## [What the exercise asks]
Go to the line containing "Nano Organizations" in the listing below and retype it and every later line exactly, down to the last.

------------------------------------------------------------

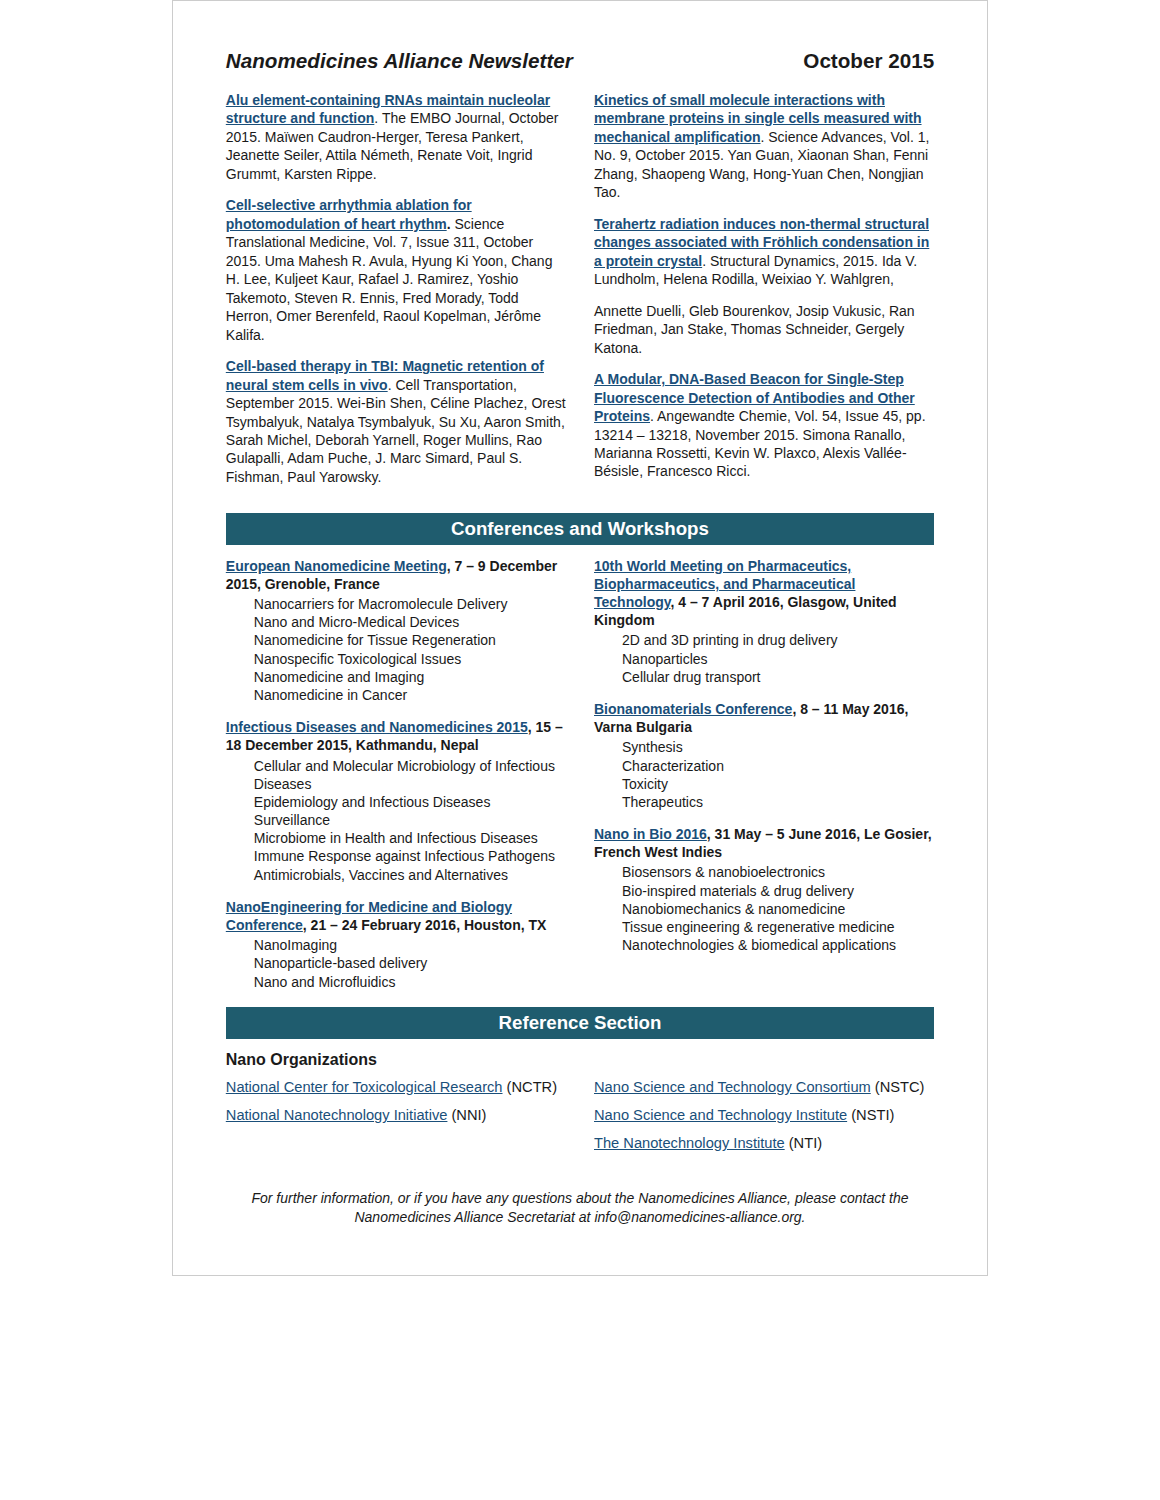Nanomedicines Alliance Newsletter
October 2015
Alu element-containing RNAs maintain nucleolar structure and function. The EMBO Journal, October 2015. Maïwen Caudron-Herger, Teresa Pankert, Jeanette Seiler, Attila Németh, Renate Voit, Ingrid Grummt, Karsten Rippe.
Cell-selective arrhythmia ablation for photomodulation of heart rhythm. Science Translational Medicine, Vol. 7, Issue 311, October 2015. Uma Mahesh R. Avula, Hyung Ki Yoon, Chang H. Lee, Kuljeet Kaur, Rafael J. Ramirez, Yoshio Takemoto, Steven R. Ennis, Fred Morady, Todd Herron, Omer Berenfeld, Raoul Kopelman, Jérôme Kalifa.
Cell-based therapy in TBI: Magnetic retention of neural stem cells in vivo. Cell Transportation, September 2015. Wei-Bin Shen, Céline Plachez, Orest Tsymbalyuk, Natalya Tsymbalyuk, Su Xu, Aaron Smith, Sarah Michel, Deborah Yarnell, Roger Mullins, Rao Gulapalli, Adam Puche, J. Marc Simard, Paul S. Fishman, Paul Yarowsky.
Kinetics of small molecule interactions with membrane proteins in single cells measured with mechanical amplification. Science Advances, Vol. 1, No. 9, October 2015. Yan Guan, Xiaonan Shan, Fenni Zhang, Shaopeng Wang, Hong-Yuan Chen, Nongjian Tao.
Terahertz radiation induces non-thermal structural changes associated with Fröhlich condensation in a protein crystal. Structural Dynamics, 2015. Ida V. Lundholm, Helena Rodilla, Weixiao Y. Wahlgren,
Annette Duelli, Gleb Bourenkov, Josip Vukusic, Ran Friedman, Jan Stake, Thomas Schneider, Gergely Katona.
A Modular, DNA-Based Beacon for Single-Step Fluorescence Detection of Antibodies and Other Proteins. Angewandte Chemie, Vol. 54, Issue 45, pp. 13214 – 13218, November 2015. Simona Ranallo, Marianna Rossetti, Kevin W. Plaxco, Alexis Vallée-Bésisle, Francesco Ricci.
Conferences and Workshops
European Nanomedicine Meeting, 7 – 9 December 2015, Grenoble, France
Nanocarriers for Macromolecule Delivery
Nano and Micro-Medical Devices
Nanomedicine for Tissue Regeneration
Nanospecific Toxicological Issues
Nanomedicine and Imaging
Nanomedicine in Cancer
Infectious Diseases and Nanomedicines 2015, 15 – 18 December 2015, Kathmandu, Nepal
Cellular and Molecular Microbiology of Infectious Diseases
Epidemiology and Infectious Diseases Surveillance
Microbiome in Health and Infectious Diseases
Immune Response against Infectious Pathogens
Antimicrobials, Vaccines and Alternatives
NanoEngineering for Medicine and Biology Conference, 21 – 24 February 2016, Houston, TX
NanoImaging
Nanoparticle-based delivery
Nano and Microfluidics
10th World Meeting on Pharmaceutics, Biopharmaceutics, and Pharmaceutical Technology, 4 – 7 April 2016, Glasgow, United Kingdom
2D and 3D printing in drug delivery
Nanoparticles
Cellular drug transport
Bionanomaterials Conference, 8 – 11 May 2016, Varna Bulgaria
Synthesis
Characterization
Toxicity
Therapeutics
Nano in Bio 2016, 31 May – 5 June 2016, Le Gosier, French West Indies
Biosensors & nanobioelectronics
Bio-inspired materials & drug delivery
Nanobiomechanics & nanomedicine
Tissue engineering & regenerative medicine
Nanotechnologies & biomedical applications
Reference Section
Nano Organizations
National Center for Toxicological Research (NCTR)
National Nanotechnology Initiative (NNI)
Nano Science and Technology Consortium (NSTC)
Nano Science and Technology Institute (NSTI)
The Nanotechnology Institute (NTI)
For further information, or if you have any questions about the Nanomedicines Alliance, please contact the Nanomedicines Alliance Secretariat at info@nanomedicines-alliance.org.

------------------------------------------------------------

## [Result]
Nano Organizations
National Center for Toxicological Research (NCTR)
National Nanotechnology Initiative (NNI)
Nano Science and Technology Consortium (NSTC)
Nano Science and Technology Institute (NSTI)
The Nanotechnology Institute (NTI)
For further information, or if you have any questions about the Nanomedicines Alliance, please contact the Nanomedicines Alliance Secretariat at info@nanomedicines-alliance.org.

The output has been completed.